Textabschnitt:
%%

Redaktion: Kann man mit virtuellen Kraftwerken Netzkosten einsparen?
Aengenvoort: Ja. Mit unserem Ansatz, Produktion und Konsum aneinander auszugleichen lassen sich Netzkosten einsparen. So sind die Kosten für die Vorhaltung von kurzfristigen Reserven zur Netzstabilisierung, die auf die Netznutzungsentgelte aller Stromkunden umgelegt werden, seit 2010 um mehr als 500 Millionen Euro gesunken, was auch auf das zusätzliche Angebot von Flexibilität aus Virtuellen Kraftwerken zurückzuführen ist.
Redaktion: Kann man mit virtuellen Kraftwerken Netzausbau einsparen?

%%

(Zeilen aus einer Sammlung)
%%

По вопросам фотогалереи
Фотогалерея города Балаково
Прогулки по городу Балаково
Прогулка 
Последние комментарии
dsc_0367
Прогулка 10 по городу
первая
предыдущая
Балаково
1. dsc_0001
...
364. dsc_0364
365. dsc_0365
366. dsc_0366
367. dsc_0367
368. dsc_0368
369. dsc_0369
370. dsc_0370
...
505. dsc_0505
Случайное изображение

%%

Aufgabe 1:
Prüfe anhand des Textabschnitts über virtuelle Kraftwerke, ob die folgenden Aussagen zutreffen, und belege jede Antwort mit einem wörtlichen Zitat.
(a) Laut Aengenvoort lassen sich mit virtuellen Kraftwerken Netzkosten einsparen.
(b) Die Kosten für kurzfristige Reserven zur Netzstabilisierung sind seit 2010 um weniger als 500 Millionen Euro gesunken.
(c) Die Kosten für diese Reserven werden auf die Netznutzungsentgelte aller Stromkunden umgelegt.
Aufgabe 2:
Worauf führt Aengenvoort im Textabschnitt über virtuelle Kraftwerke den Rückgang der Kosten für kurzfristige Reserven unter anderem zurück?
Aufgabe 3:
Setze den Textabschnitt über virtuelle Kraftwerke nach seinem letzten Satz fort.

Ergebnis 1:
(a) Ja: „Ja. Mit unserem Ansatz, Produktion und Konsum aneinander auszugleichen lassen sich Netzkosten einsparen.“
(b) Nein: „seit 2010 um mehr als 500 Millionen Euro gesunken“
(c) Ja: „die auf die Netznutzungsentgelte aller Stromkunden umgelegt werden“

Ergebnis 2:
Er führt ihn auch auf das zusätzliche Angebot von Flexibilität aus Virtuellen Kraftwerken zurück.

Ergebnis 3:
Aengenvoort: Jein. In puncto Netzausbau sind wir überzeugt, dass dieser entscheidend ist, um die Energiewende voran zu bringen. Wenn Strom aus Erneuerbare-Energie-Anlagen aufgrund von Netzengpässen nicht abtransportiert werden kann, werden diese oft über das so genannte Einspeisemanagement abgeregelt. Die entstandenen Kosten dieser Eingriffe werden auf die Netznutzungsentgelte umgelegt. Um Netznutzungsentgelte für die Bürger zu senken und die Energiewende voran zu bringen, ist der Netzausbau aus unserer Sicht daher unbedingt notwendig.
Virtuelle Kraftwerke können heute an dieser Transportproblematik leider nicht viel ändern, da es keine lokalen oder regionalen Märkte für Flexibilität gibt, sondern nur nationale Märkte, die von diesen Transportengpässen abstrahieren. Das ist schade, denn das Leitsystem eines Virtuellen Kraftwerks könnte auch auf lokale oder regionale Signale reagieren und damit sicherlich auch die Notwendigkeit des Netzausbaus lindern.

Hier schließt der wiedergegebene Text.